ACTIVITY LIST →
(1) From the exhibition review, copy the passage starting with "In Die Cuts & Derivations, there" and going on through "experimentation and play.".
(2) List the kinds of diagrams that the exhibition review names under nature's systems.

DOCUMENT EXTRACT →
┏━━

In Die Cuts & Derivations, the unavoidable art historical associations of felt join the cacophony of influences that play out in the gallery: stacks of felt (Beuys), hanging felt (Morris), heaps or piles (Smithson), grids and cubes (Bochner, Le Witt), cut-outs (Matisse, Andre, Killeen), and, particularly in this show, the structure of the screen (Lichenstein’s Ben-Day or Polke’s raster dots). Robinson proposes art history as an open language, always adapting and adaptable, and with its own twisting web of cause and effect. Questions of language and communication are here traced earlier than Modernism. Robinson’s forms could equally be read through the reductive forms of indigenous artifacts, locally via Maori Taonga or further afield with the Nazca Lines; the ancient giant geoglyphs located in the Nazca desert of southern Peru. Nature’s systems – diagrams of structure, growth, evolution, distribution – provide yet another layer of visual reference.

In Die Cuts & Derivations, there is no central or self-contained focus, as offered by a specific or singular sculptural object, rather Robinson builds a terrain that extends into or beyond the viewer’s peripheral vision. After the initial visual impact, the urge to decipher components and relate each part to the greater system sets up a more direct, focused frame. Die Cuts & Derivations appears to search for a design, or intelligibility. On one hand the work exploits art’s ability to refocus amid the constant streams of information, while on the other hand, it embraces chaos in a seemingly endless chain of experimentation and play.

┗━━

RECORDED INFORMATION →
┏━━

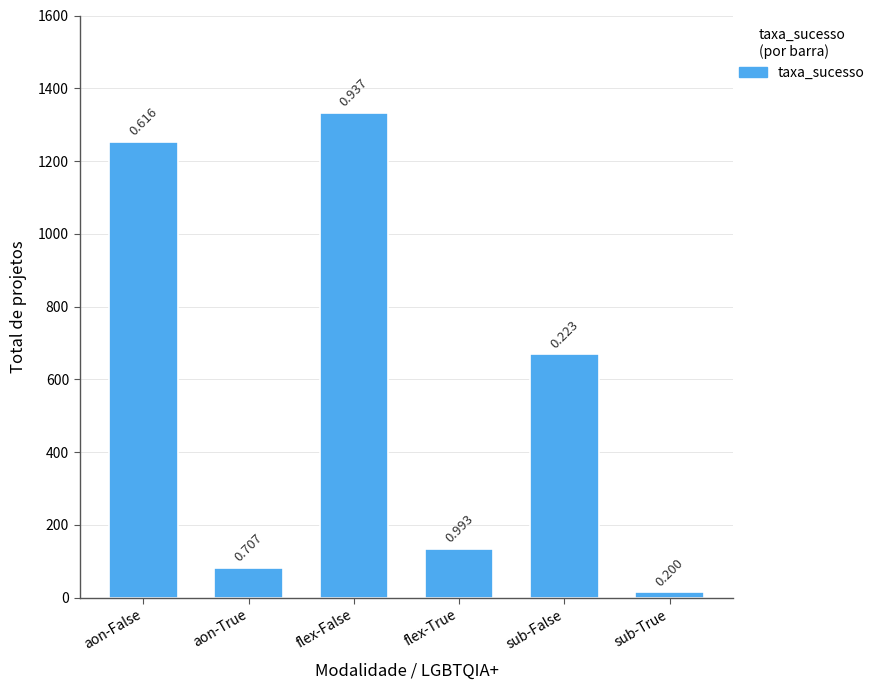

Are the bars horizontal?

No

┗━━

ANSWER SET →
(1)
In Die Cuts & Derivations, there is no central or self-contained focus, as offered by a specific or singular sculptural object, rather Robinson builds a terrain that extends into or beyond the viewer’s peripheral vision. After the initial visual impact, the urge to decipher components and relate each part to the greater system sets up a more direct, focused frame. Die Cuts & Derivations appears to search for a design, or intelligibility. On one hand the work exploits art’s ability to refocus amid the constant streams of information, while on the other hand, it embraces chaos in a seemingly endless chain of experimentation and play.

(2) structure, growth, evolution, distribution